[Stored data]

▶

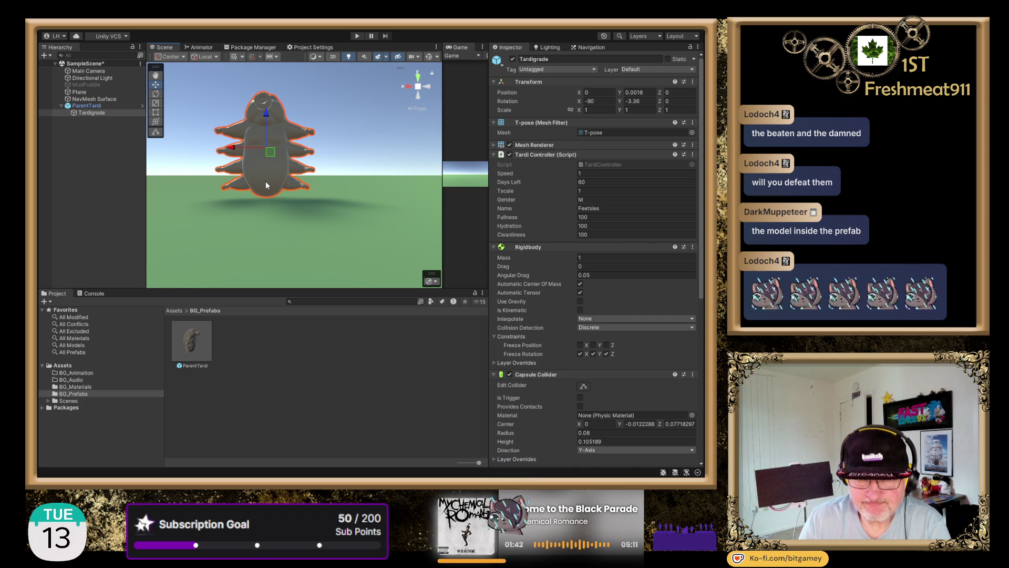
key(Delete)
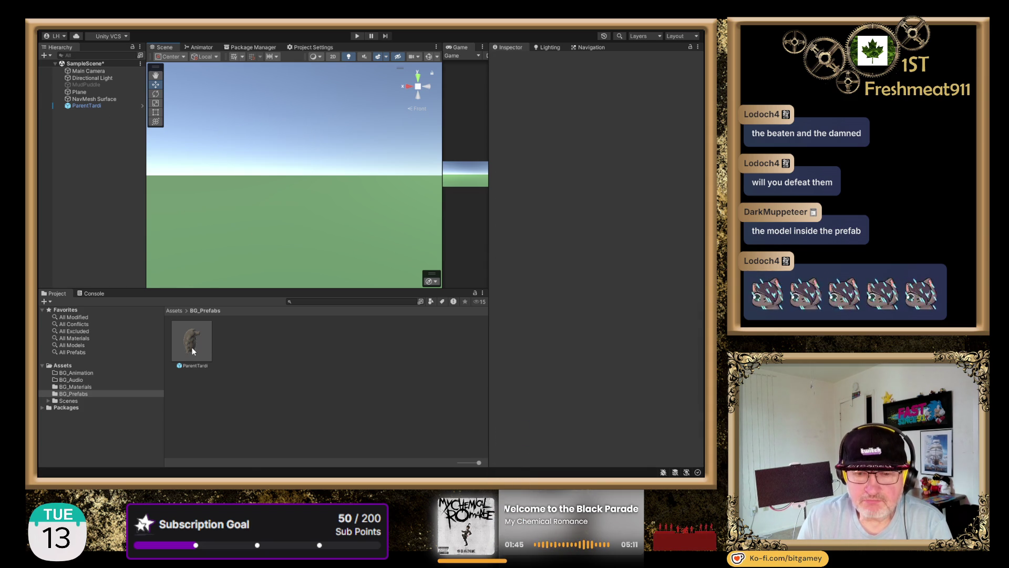
click(192, 344)
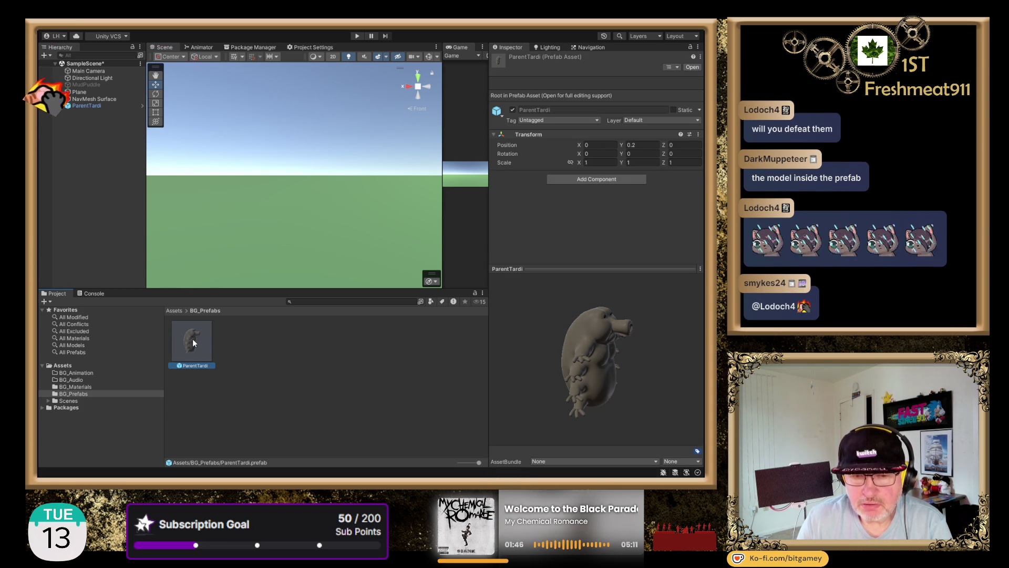
double_click(193, 338)
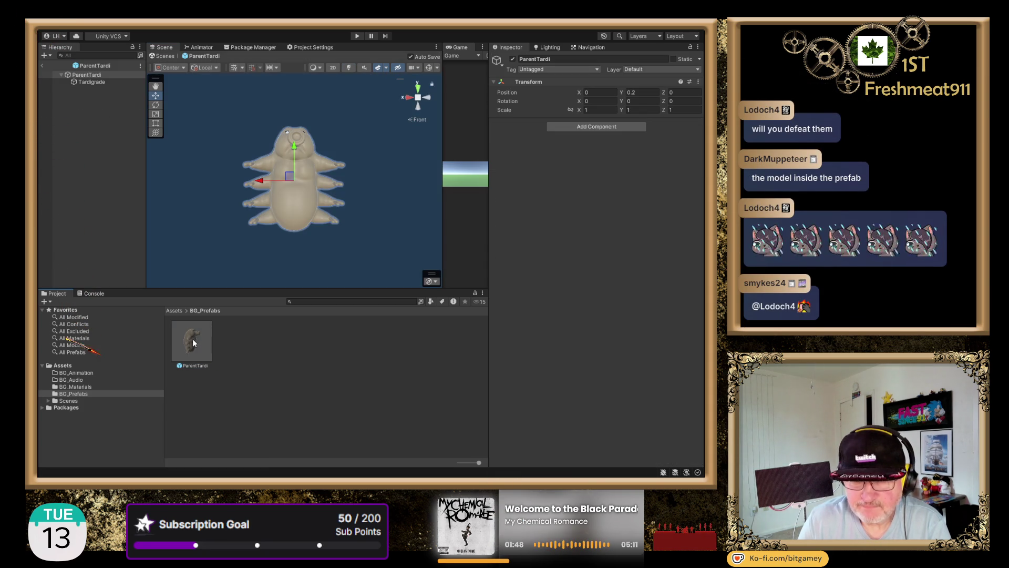
Set the prefab's Tardigrade child Transform Position Y to -0.005.
click(88, 81)
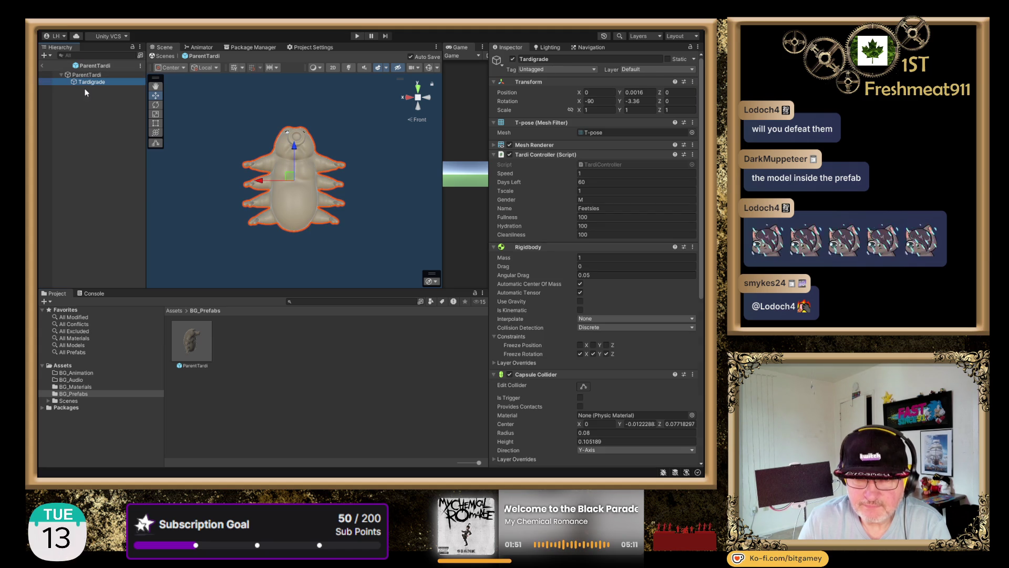
click(635, 92)
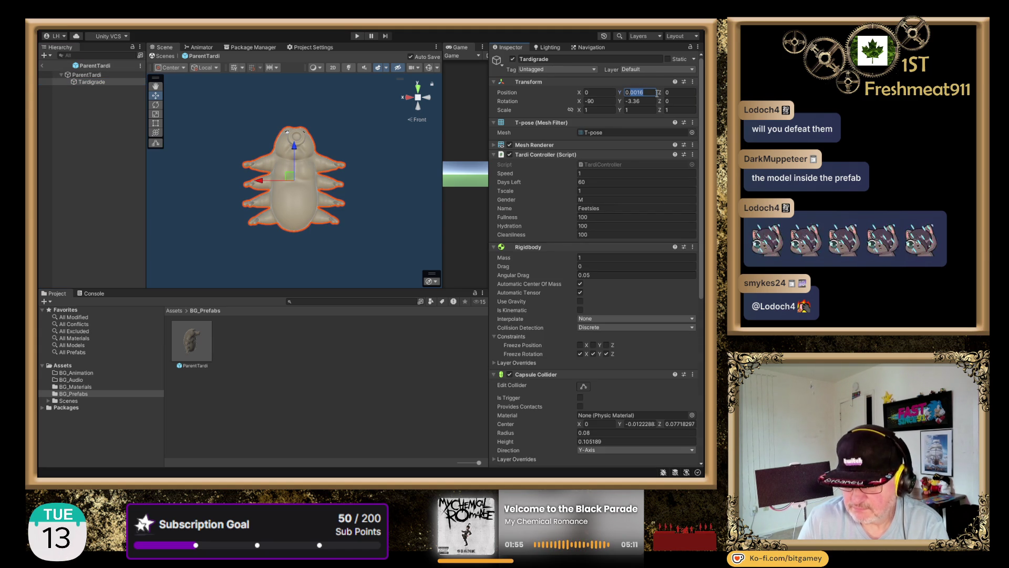
text(0.2)
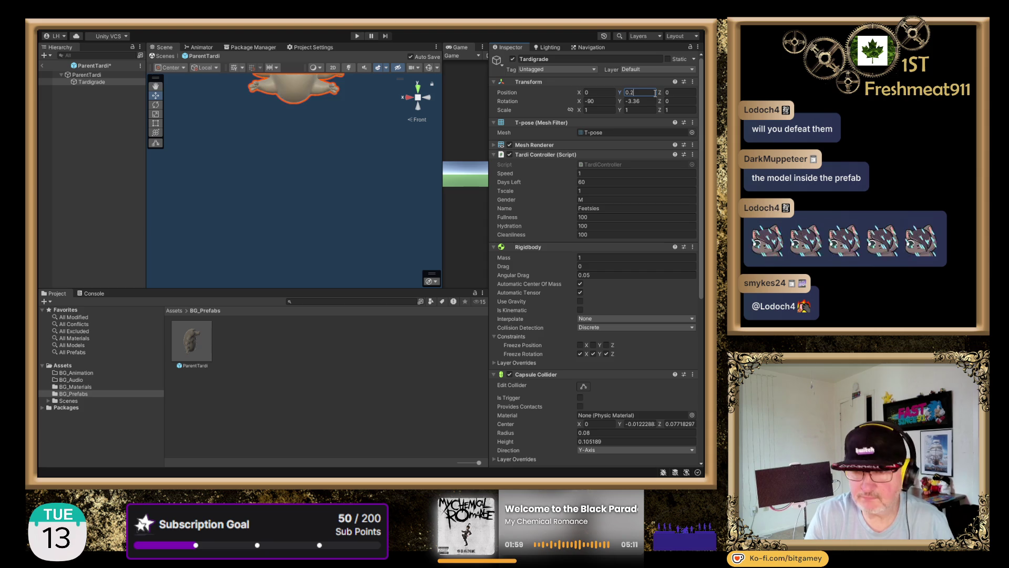
key(Escape)
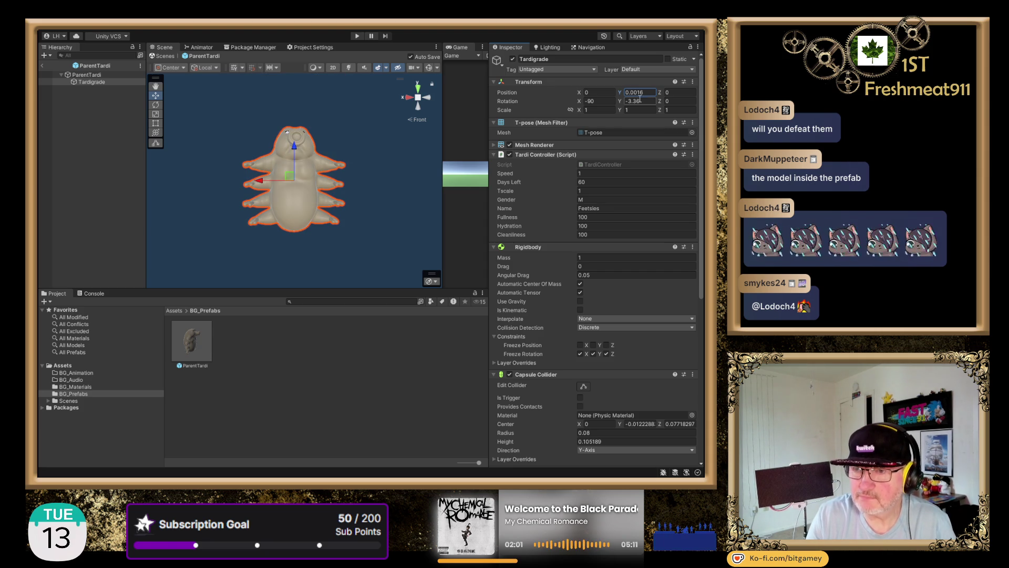
click(648, 93)
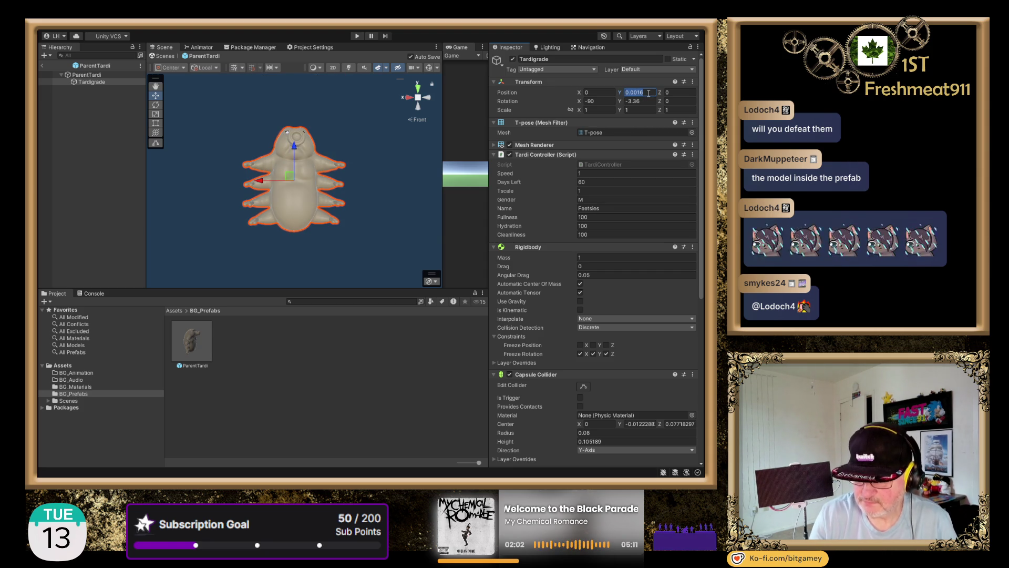
text(-0.)
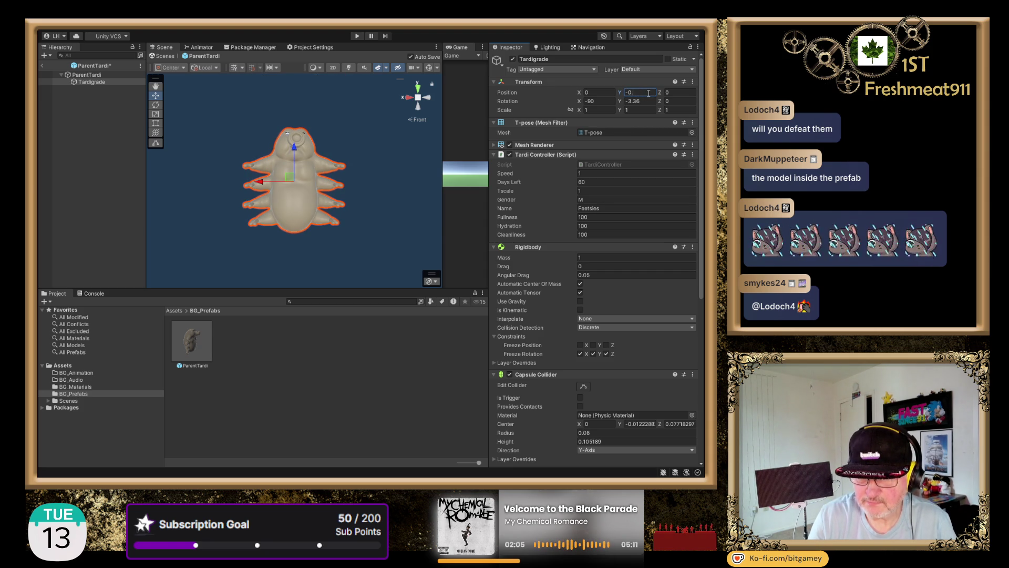
text(001)
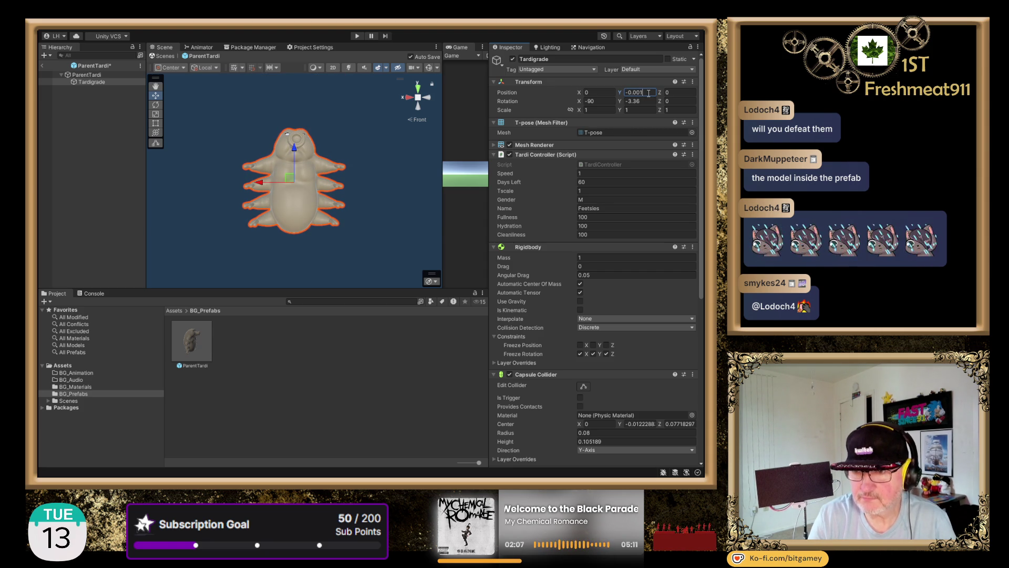
key(BackSpace)
text(5)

◀

> **Task requirements**
Print the data once more without any change, skipping each picture.

> **Exercise response**
key(Delete)
click(192, 344)
double_click(193, 338)
Set the prefab's Tardigrade child Transform Position Y to -0.005.
click(88, 81)
click(635, 92)
text(0.2)
key(Escape)
click(648, 93)
text(-0.)
text(001)
key(BackSpace)
text(5)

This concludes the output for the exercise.